I turned, running backwards for a few moments before I leaped into the air and pivoted before firing my shot.

It hit the first one just below the chin, too low. Fuck!

The bullet went through them all, their insubstantial bodies giving about as much resistance as the cloth suits that covered them.

There must've been a short one in the back or something, as a distortion of the air was my first hint of the invocation going into full effect.

Then the hallway behind me exploded into a prismatic brilliance as light of all colors filled the air, shortly followed by a hellish cacophony of air horns.

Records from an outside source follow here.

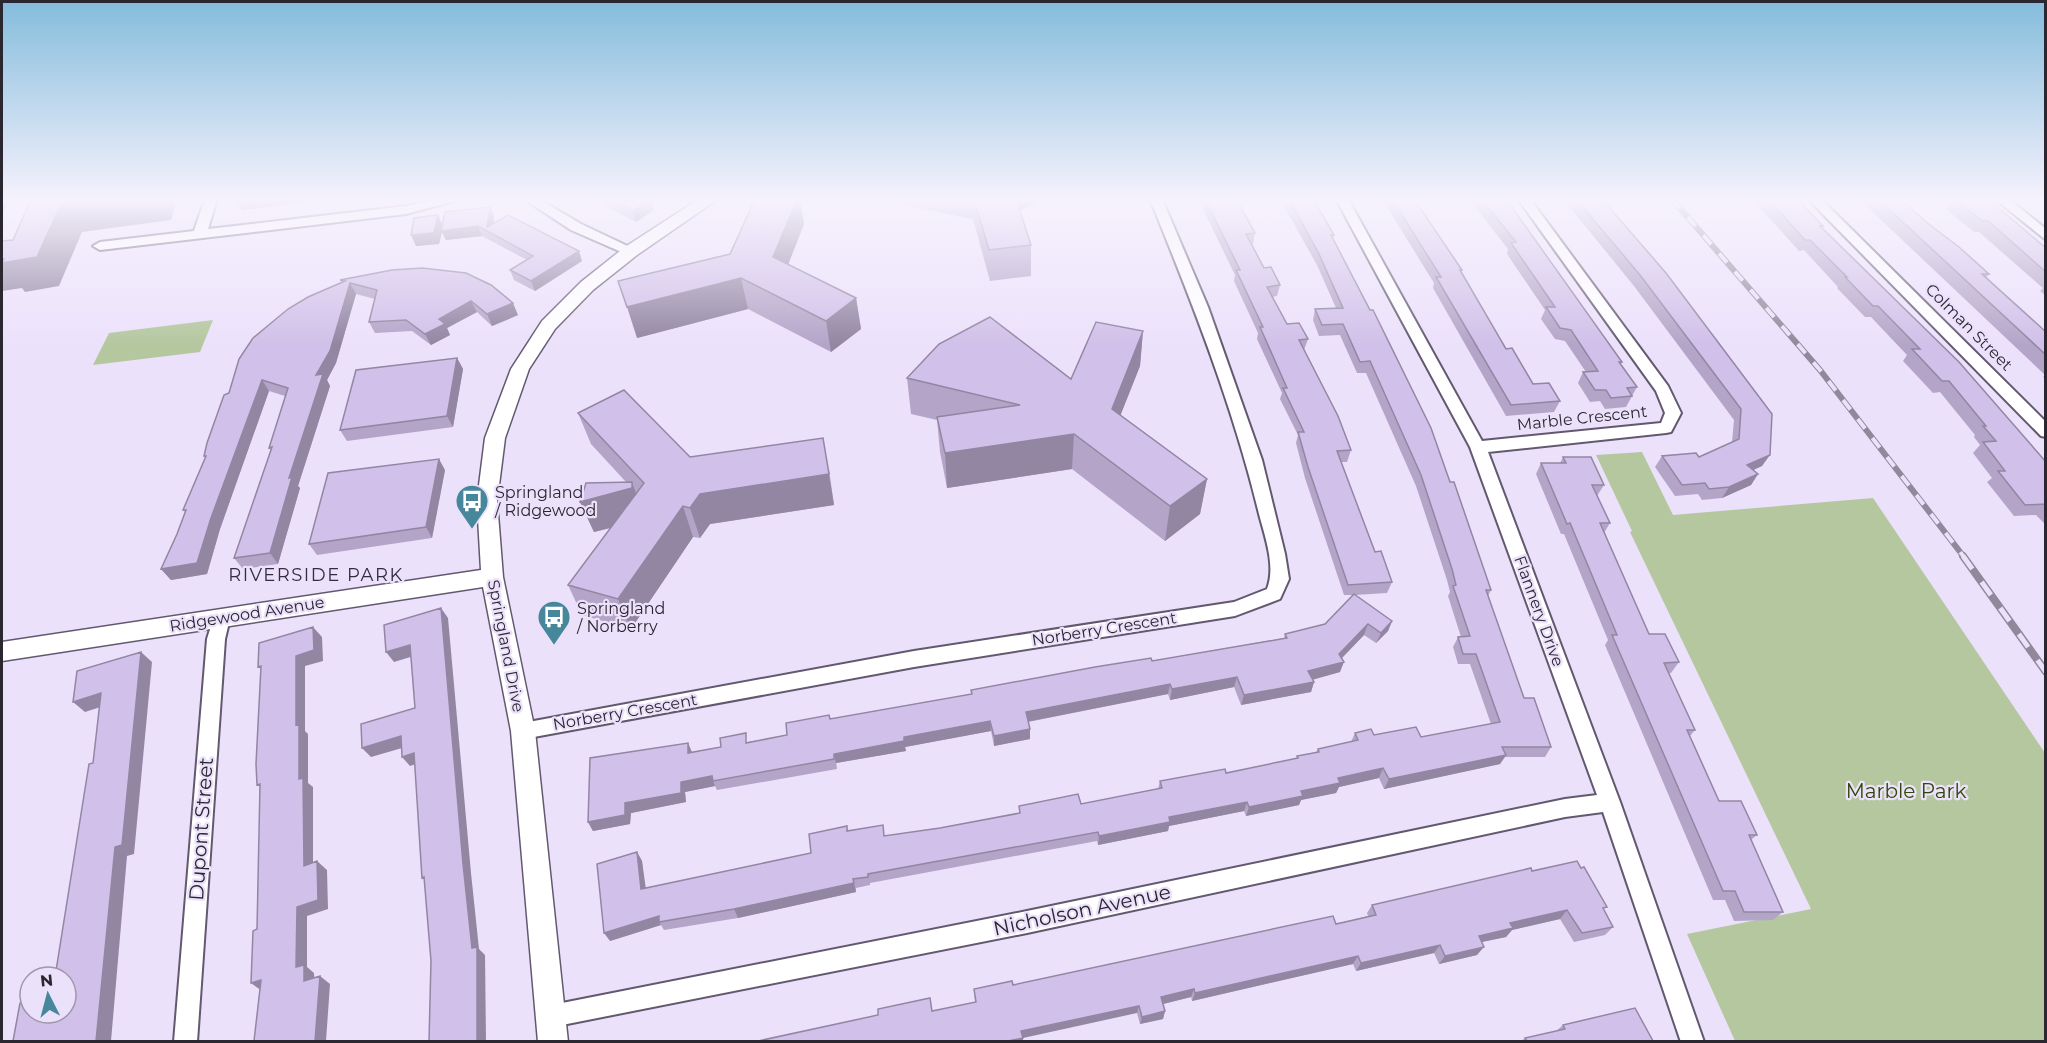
<svg xmlns="http://www.w3.org/2000/svg" width="2047" height="1043" font-family="Montserrat,sans-serif">
<rect width="100%" height="100%" fill="#ece1fb"/>
<path fill="#b4c79f" d="M213 320 200 352 93 365 109 333Z
M1642 452 1673 515 1873 498 2045 753V1041H1735L1687 934 1811 909 1630 532 1632 531 1596 455Z"/>
<g fill="none" stroke-linecap="round" stroke-linejoin="round">
<g stroke="#63596f" stroke-width="4">
<path id="minor" d="M205 199H217L208 229 406 206 438 199H462L406 214 100 250 93 246 100 242 194 231Z
M524 199H539L581 224 638 251 631 255 626 254 571 230Z
M1150 199H1162L1208 307 1262 460 1285 554 1289 579 1280 599 1235 616 914 667 523 739 516 737 513 731 516 725 523 723 914 651 1234 602 1267 589C1276 566 1265 537 1259 514 1233 406 1192 302 1150 199Z
M1336 199H1348L1482 441 1661 423 1665 413 1656 391 1518 199H1530L1668 386 1681 413 1671 432 1666 433 1488 452 1620 802 1704 1042H1681L1603 812 1565 817 1027 933 552 1027 544 1024 541 1016 544 1008 552 1005 1027 911 1565 799 1597 795 1470 447Z
M1808 199H1821L2046 422V437L2041 436Z
M1995 199H2009L2046 229V240Z
M221 611 227 613 230 618 225 639 197 1042H174L207 639 215 613Z"/>
</g>
<g stroke="#63596f" stroke-width="3">
<path id="tertiary" d="M699 199H718L637 255 593 290 555 329 529 369 505 438 497 501 503 577 535 731 568 1042H538L511 731 483 587 2 661V642L481 570 477 501 485 438 511 369 542 321 581 282 625 247Z"/>
</g>
<use href="#minor" fill="#fff" fill-rule="evenodd"/>
<use href="#tertiary" fill="#fff" fill-rule="evenodd"/>
<g stroke="#90899b" stroke-width="6">
<path id="rail-far1" d="M1672 199 1820 370 1964 557"/>
</g>
<g stroke="#90899b" stroke-width="8">
<path id="rail" d="M1963 556 2046 672"/>
</g>
<use href="#rail-far1" stroke="#ece1fb" stroke-width="4" stroke-dasharray="12" stroke-linecap="butt"/>
<use href="#rail" stroke="#ece1fb" stroke-width="5" stroke-dasharray="16" stroke-linecap="butt"/>
</g>
<path fill="#b4a5c8" d="M592 199H651L654 210 636 222Z
M879 199H1043L1020 211 1031 245V276L990 281 973 219 879 200Z
M1198 199H1236L1255 233 1253 244H1252L1264 268 1280 285 1277 296 1272 297 1287 324 1308 339 1304 350 1351 450 1347 462H1341L1375 552 1392 582 1387 593 1355 595 1392 621 1388 631 1376 643 1364 635 1342 658 1340 672 1313 679 1314 682 1311 692 1241 705 1234 687 1170 700 1168 694 1028 722 1030 739 994 746 991 731 905 747 906 751 836 763 837 769 717 790 715 786 685 792 686 802 631 813 630 824 593 831 588 822 688 743 692 752 787 735 830 719 971 694V690L1152 661 1284 638 1285 634 1325 624 1354 595H1344L1305 478 1296 443 1298 435 1280 399 1282 393 1257 339 1258 333 1234 281 1235 275Z
M1280 199H1313L1334 235 1333 239 1450 482 1491 590 1488 596 1524 698 1551 747 1545 757H1505L1500 764 1384 789 1379 778 1339 787 1336 793 1301 800 1299 805 1246 816 1244 811 1169 826 1168 831 1098 845 1097 841 870 883V885L856 888V892L738 918 664 930 661 925 610 941 637 852 642 861 645 888 811 853 847 826 848 831 885 836 940 828 1019 813V806L1081 804 1158 789 1160 781 1226 773 1296 759 1297 756 1316 752 1318 749 1351 742 1355 733 1374 735 1421 737 1491 724 1470 664H1458L1453 647 1458 637H1461L1448 596 1450 592 1447 580 1416 486 1366 373H1357L1340 335 1319 336 1313 320 1315 309 1336 308 1317 265Z
M1382 199H1414L1462 270 1461 273 1506 349 1533 384 1560 401 1554 412 1506 416 1433 288 1434 283Z
M1469 199H1506L1622 362 1621 364 1637 387 1626 407 1605 409 1600 401 1590 402 1578 383 1583 372H1586L1565 341 1555 339 1541 319 1545 310 1507 254 1508 249Z
M1563 199H1602L1772 414 1762 466 1753 470 1758 474 1751 485 1722 498 1702 500 1698 494 1675 496 1655 467 1662 456 1699 457 1732 442 1734 420 1634 286Z
M1752 199H1797L1823 226 1822 228 2046 462V525L2036 515 2014 516 1987 482 1992 478 1973 453 1980 445 1974 437 1975 435 1940 392 1933 393 1903 361 1907 355 1871 317H1865L1837 288 1838 287 1804 250 1799 251Z
M1859 199H1901L1926 222 1989 274 1986 278 2045 332 2046 379 2043 377 2045 375Z
M1942 199H1988L2046 248V296L2040 291 2043 288 1979 232H1974L1946 209 1949 205Z
M2039 199H2046V204Z
M490 207 494 216 493 224 582 261 535 291 514 280 510 270 527 260 482 236 446 240 442 232 439 244 416 246 438 215 442 225Z
M804 224 788 264 856 298 861 329 831 352 748 309 637 338 730 254Z
M392 270 518 315 492 326 477 312 447 328 450 335 431 345 412 331 375 333 369 322 375 299 356 294 336 363 327 380 330 386 298 486 300 488 278 564 243 569 234 558 271 450 269 448 285 396 269 391 220 529 207 574 171 580 161 569 177 534 185 512 183 510 205 458 204 456 229 393 342 283 340 280Z
M1143 331 1140 366 1120 416 1207 479 1200 514 1165 541 1072 469 947 488 940 452 937 420 911 414 907 378 1071 379Z
M457 358 463 369 453 427 347 441 340 430Z
M578 413 690 457 829 469 834 505 710 524 700 538 693 537 631 629 582 615 568 585 611 528 594 532 580 502 626 482 591 444Z
M1563 457 1604 485 1597 496 1610 523 1604 533 1649 634 1679 662 1671 673H1669L1695 730 1690 736 1719 801 1757 835 1751 840 1783 912 1773 920 1734 921 1725 900H1713L1605 645 1608 640 1564 534H1561L1536 474 1541 463H1560Z
M445 470 432 538 317 555 309 544Z
M1532 871 1604 910 1613 927 1605 935 1574 942 1560 919 1512 930 1506 937 1482 942 1477 955 1439 964 1434 953 1356 971 1353 964 1192 1001 1191 997 1163 1004 1165 1011 1163 1019 1140 1024 1137 1013 878 1015 932 1011 975 1002 974 989 1013 985 1336 924 1368 916 1367 913 1372 905Z
M1563 1025 1653 1041H1521L1525 1038 1555 1032Z"/>
<path fill="#9286a3" d="M2 199H9L2 214Z
M94 199H177L171 220 82 232 59 286 25 292 22 288 2 291V259L61 204Z
M255 199H333L242 210 236 201Z
M651 199 654 210 636 222 633 211Z
M797 199H800L804 224 779 288 773 257Z
M1011 199H1043L1011 215Z
M490 207 494 216 492 234 487 227Z
M438 215 443 226H478L482 236 446 240 442 232 439 244 416 246 411 235Z
M579 251 582 261 535 291 531 281Z
M741 278 748 309 637 338 627 307Z
M350 283 356 294 336 363 327 380 330 386 298 486 300 488 278 564 270 553 316 375Z
M856 298 861 329 831 352 826 321Z
M471 301 477 312 447 328 450 335 431 345 425 334 439 319Z
M513 303 518 315 492 326 487 314Z
M1143 331 1140 366 1109 444 1112 409Z
M457 358 463 369 453 427 447 416Z
M262 380 269 391 220 529 207 574 171 580 161 569 211 518Z
M1074 434 1072 469 947 488 945 453Z
M823 438 834 505 710 524 700 538 690 508 700 494Z
M1770 455 1762 466 1740 476 1747 465Z
M439 459 445 470 432 538 426 527Z
M1758 474 1751 485 1722 498 1729 487Z
M1207 479 1200 514 1165 541 1170 506Z
M632 482 643 513 644 519 594 532 580 502Z
M683 506 693 537 631 629 618 599Z
M441 608 448 618 471 873 479 949 485 955 486 1041H477L472 948 463 864Z
M1392 621 1388 631 1376 643 1381 633Z
M1368 624 1364 635 1337 663 1344 662 1340 672 1305 682 1308 671 1339 654Z
M313 627 322 637 323 661 305 666V731L308 734V783L313 787V875L304 866 296 725V656Z
M410 645 417 655 394 662 386 652Z
M141 652 152 662 134 854 127 856 111 1041H96L115 847Z
M1237 677 1234 687 1170 700 1172 689Z
M1314 682 1311 692 1241 705 1244 695Z
M1170 684 1168 694 1026 722V712Z
M101 693 113 703 85 712 73 702Z
M990 721 991 731 905 747 906 751 836 763 837 769 834 754 904 737Z
M1030 729V739L994 746V736Z
M401 736 409 746 371 757 362 748Z
M688 743 692 753H688Z
M414 753 422 762 410 766 402 757Z
M1506 755 1500 764 1384 789 1389 779Z
M1383 768 1379 778 1339 787 1336 793 1301 800 1299 805 1246 816 1249 807 1301 791 1338 778Z
M712 776 713 781 715 786 685 792 686 802 631 813 630 824 593 831 588 822 625 803 681 782Z
M1247 802 1244 811 1169 826 1168 831 1098 845 1099 836 1169 817Z
M637 852 642 861 647 897 641 889Z
M317 861 327 870 328 909 307 916V967L314 973 315 989 304 981 296 967 297 907Z
M853 879 856 892 738 918 734 909Z
M1567 910 1560 919 1512 930 1506 937 1472 944 1479 936 1510 923Z
M659 916V922L661 925 610 941 604 933Z
M1440 945 1434 953 1356 971 1361 963Z
M1484 947 1477 955 1439 964 1445 956Z
M1358 956 1353 964 1192 1001 1195 993Z
M320 976 330 984 326 1041H315Z
M261 980 262 991 251 983Z
M1194 989 1191 997 1159 1005 1161 997Z
M1139 1006 1137 1013 1023 1038V1041H1008L1021 1031Z
M1165 1011 1163 1019 1140 1024 1142 1017Z"/>
<path fill="#d1c0e9" stroke="#9286a3" stroke-width="1.5" d="M31 199H94L61 204 37 257 2 263 4 259H2V241L13 240Z
M237 199H255L236 201Z
M610 199H651L633 211Z
M755 199H797L773 257 856 298 826 321 741 278 627 307 618 281 730 254Z
M974 199H1016L1031 245 989 250Z
M1205 199H1236L1255 233 1246 234 1264 268 1271 267 1280 285 1267 287 1287 324 1299 323 1308 339 1299 340 1338 416 1351 450 1337 451 1375 552 1381 551 1392 582 1348 585 1308 467 1298 432H1304L1283 388H1287L1260 327H1263L1236 270H1240Z
M1289 199H1313L1334 235H1331L1370 310H1373L1431 428 1450 482H1454L1491 590H1486L1524 698H1534L1551 747H1502L1506 755 1389 779 1383 768 1338 778 1340 783 1301 791 1303 796 1249 807 1247 802 1169 817 1170 822 1099 836 1098 832 868 874V877L853 879 854 883 734 909 659 922V916L604 933 597 864 637 852 641 889 811 853 809 834 847 826V831L883 825 884 836 940 828 1020 813 1019 806 1078 794 1081 804 1162 788 1160 781 1225 769 1226 773 1298 758 1297 756 1319 752 1318 749 1358 740 1355 733 1371 729 1374 735 1416 727 1421 737 1500 722 1476 654H1463L1458 637 1470 636 1453 586 1456 585 1452 569 1421 475 1370 361 1360 362 1343 324 1322 325 1315 309 1343 308 1319 254Z
M1392 199H1414L1462 270H1460L1506 349 1512 348 1533 384 1549 383 1560 401 1511 405 1436 277H1441Z
M1481 199H1506L1622 362H1619L1637 387 1627 388 1632 396 1611 398 1606 390H1595L1583 372 1598 371 1571 330 1560 328 1546 307H1555L1511 243 1516 242Z
M1576 199H1602L1666 273 1772 414 1770 455 1747 465 1758 474 1729 487 1709 489 1705 483 1682 485 1662 456 1696 453 1699 457 1739 439 1741 409 1640 275Z
M1768 199H1797L1823 226H1820L1959 362 2046 462V504L2025 505 1998 471H2005L1983 442 1996 441 1983 426H1986L1949 381H1942L1912 349H1920L1878 306H1873L1845 277H1847L1810 240H1805Z
M1878 199H1901L1926 222 1959 247 1989 274H1982L2046 332V355Z
M1955 199H1988L2046 248V272L1988 221H1982Z
M490 207 487 227 508 215 579 251 531 281 510 270 533 256 478 226 441 231 445 212Z
M438 215 434 233 411 235 414 218Z
M422 268 466 273 491 285 513 303 487 314 471 301 439 319 445 324 425 334 406 320 369 322 377 290 350 283 330 351 316 375 323 374 289 478 292 477 270 553 234 558 272 447 269 448 288 388 262 380 211 518 197 563 161 569 177 534 186 510H183L206 456H204L207 443 224 395 229 393 239 359 253 338 288 309 308 297 345 281 340 280 392 270Z
M990 317 1071 379 1096 322 1143 331 1112 409 1207 479 1170 506 1074 434 945 453 937 417 1020 405 907 378 939 344Z
M457 358 447 416 340 430 356 370Z
M624 390 690 457 823 438 829 474 700 494 690 508 683 506 618 599 568 585 644 483 578 413Z
M1563 457H1591L1604 485H1592L1610 523H1600L1649 634H1665L1679 662 1664 663 1695 730H1687L1719 801H1741L1757 835H1749L1783 912H1744L1735 891H1723L1612 635H1617L1570 523 1567 524 1541 463H1566Z
M439 459 426 527 309 544 328 473Z
M632 482V488L580 502 586 483Z
M1354 594 1392 621 1381 633 1368 624 1339 654 1344 662 1308 671 1314 682 1244 695 1237 677 1172 689 1170 684 1026 712 1030 729 994 736 990 721 904 737V741L834 754V759L713 781 712 776 681 782V793L625 803V815L588 822 590 758 688 743V753L721 747 720 738 746 733V743L787 735 786 723 829 715 830 719 972 694 971 690 1095 667 1151 658 1152 661 1287 638 1285 634 1325 624Z
M441 608 463 864 472 948 477 947V1041H429L431 961 424 877 422 878 414 753 402 757 401 736 362 748 361 724 415 708 410 645 386 652 384 625Z
M313 627 314 650 296 656V725L299 724V779L303 778 304 866 317 861 318 900 297 907 296 967 304 965V981L320 976 315 1041H254L261 980 251 983 253 931 257 929 260 784 257 785 256 764 261 666 258 667 259 643Z
M141 652 122 845 115 847 96 1041H13L20 1003 30 999V1013H66V977H55L89 764 93 763 101 693 73 702 77 671Z
M1577 861 1581 868 1584 867 1607 907 1603 908 1613 927 1582 933 1567 910 1510 923 1513 928 1479 936 1484 947 1445 956 1440 945 1361 963 1358 956 1195 993 1194 989 1161 997 1165 1011 1142 1017 1139 1006 1021 1031 1023 1038 1008 1041H758L878 1015V1009L930 998 932 1011 976 1002 974 989 1012 981 1013 985 1333 916 1336 924 1376 915 1372 905 1531 868 1532 871Z
M1635 1008 1653 1041H1527L1525 1038 1565 1029 1563 1025Z"/>
<linearGradient id="sky" x2="0" y2="1"><stop stop-color="#84bcdc"/><stop offset="0.58" stop-color="#f6f2fd"/><stop offset="1" stop-color="#f6f2fd" stop-opacity="0"/></linearGradient>
<rect width="2047" height="345" fill="url(#sky)"/>
<defs>
<g id="bus-pin" transform="scale(1.725)"><path d="M0 17L-7.5 6A9.5 9.5 0 1 1 7.5 6Z" fill="#47879b" stroke="#ece1fb"/><path d="M-5-6H5V4H4V6H2V4H-2V6H-4V4H-5ZM-3.5-4V0h7V-4ZM-3.5 1.2v1.5H-2V1.2ZM2 1.2v1.5H3.5V1.2Z" fill="#fff"/></g>
</defs>
<g fill-rule="evenodd">
<use href="#bus-pin" x="472" y="501"/>
<use href="#bus-pin" x="554" y="617"/>
</g>
<g text-anchor="middle" dominant-baseline="central" stroke-width="4.5" stroke-linejoin="round" paint-order="stroke">
<g font-size="16" fill="#2b2731" stroke="#ece1fb">
<text transform="translate(1969 327) rotate(45)">Colman Street</text>
<text transform="translate(1582 418) rotate(-6)">Marble Crescent</text>
<text transform="translate(1539 611) rotate(70)">Flannery Drive</text>
<text transform="translate(247 614) rotate(-9)">Ridgewood Avenue</text>
<text transform="translate(1104 629) rotate(-9)">Norberry Crescent</text>
<text transform="translate(506 646) rotate(79)">Springland Drive</text>
<text transform="translate(625 712) rotate(-10)">Norberry Crescent</text>
</g>
<g font-size="16" fill="#2b2731" stroke="#ece1fb" text-anchor="start">
<text x="495" y="492">Springland<tspan x="495" dy="18">/ Ridgewood</tspan></text>
<text x="577" y="608">Springland<tspan x="577" dy="18">/ Norberry</tspan></text>
</g>
<g font-size="18" letter-spacing="1.5" fill="#342c40" stroke="#ece1fb">
<text x="316" y="575">RIVERSIDE PARK</text>
</g>
<g font-size="20" fill="#304708" stroke="#ece1fb">
<text x="1906" y="791">Marble Park</text>
</g>
<g font-size="20" fill="#2b2731" stroke="#ece1fb">
<text transform="translate(201 829) rotate(-86)">Dupont Street</text>
<text transform="translate(1082 910) rotate(-12)">Nicholson Avenue</text>
</g>
</g>
<rect width="2047" height="1043" fill="none" stroke="#2b2731" stroke-width="6"/>
<g transform="translate(48 995) rotate(354)"><circle r="28" fill="#ece1fb" stroke="#9f97aa" stroke-width="1.5"/>
<path d="M0-4.5L10 22L0 15L-10 22Z" fill="#47879b"/>
<text y="-9" font-size="16" font-weight="bold" text-anchor="middle" fill="#2b2731">N</text>
</g>
</svg>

The 360 No Scope, hard to pull off, but the effects were always reliable.

I tossed aside my cloak, hat, and mask, the beasts disoriented from the visual and auditory assault and drawing upon a store of my innate misfortune, managed to accidentally out of the hallway, through the wall.

I regained my feet in a public restroom, keeping myself as far away from the stalls as I could. You could call down some pretty nasty things there if you found yourself with a wide stance.

It was an old meme, but you never knew when they might experience a resurgence.

I hit the streets, whistling in just such a way to summon myself an unholy vessel of conveyance. It's license plate said "FRESH" and there were dice in the mirror. But the form of the thing changed upon every summoning, and one unfamiliar with the proper ways could find themselves stranded and forced to, shudder, take public transportation.

A tiny watercraft appeared around the corner, the diminutive skeletal form of its rower, the asphalt parting for craft and oar alike as if it were water.

The ferryman looked up at me with eye sockets in a too-large skull.

I had to sit down cross legged in order to fit in the small craft, and I attempted to relax my jaw, knowing what was coming.

"Itty bitty baby," I nodded to the ferrymen, and then to his craft, "Itty bitty boat."

"I don't believe it!" the animated infant's skeleton said with disgust.

I had been kind of overusing this particular invocation to commute to and from my day job.

"Habeeb it!" I replied, proceeding to the next stage of the ritual.

"TWINKIE HOUSE!" shouted the ferryman, leaped up into the air and slugged me in the jaw.

Three pounds of bones in a robe should not be able to hit that hard.

But with payment complete, we were on our way.

I tipped the ferryman with the customary tree fiddy and left the otherworldly conveyance, brought to the temple of my order, which just so happened to be in Bel Air.

Locking these books away would do a lot of good for the world, though they were incredibly numerous. Just reading the texts was a massive endeavor as they were filled with unnatural, unholy language that could drive lesser minds mad.

But mastering them and writing your own individualized variation of the abominable works could allow you to bind someone or something to your will with terrifying ease.

The fewer people that were enslaved by the dreaded Tomes of Service the better.

"Hiiiii Brother Brian!" a familiar voice cried shrilly, addressing me by my rank in the cult.

She was my first incantation that I had used upon learning the Dank Arts. I'd been a teenaged boy with a lot of hormones and an equal lot of having been beaten about the face with the ugly stick.

"I heard you were coming and I made your favorite soup. And sandwiches. And desert. And cookies. And pasta. I just know you'll looooooooove them!"

"Uh, thanks." I said, trying to ignore the monstrosity that I'd summoned and bound to myself.

"I photoshopped our heads onto the topper on a wedding cake, so we look like bride and groom and made it my phone background, see?"

She pulled out a phone and showed me.

"Can we go golfing later, Brother Brian? I washed all your sweater vests just in case you might want to go golfing!"

My name is Brian, and I have all the bad luck.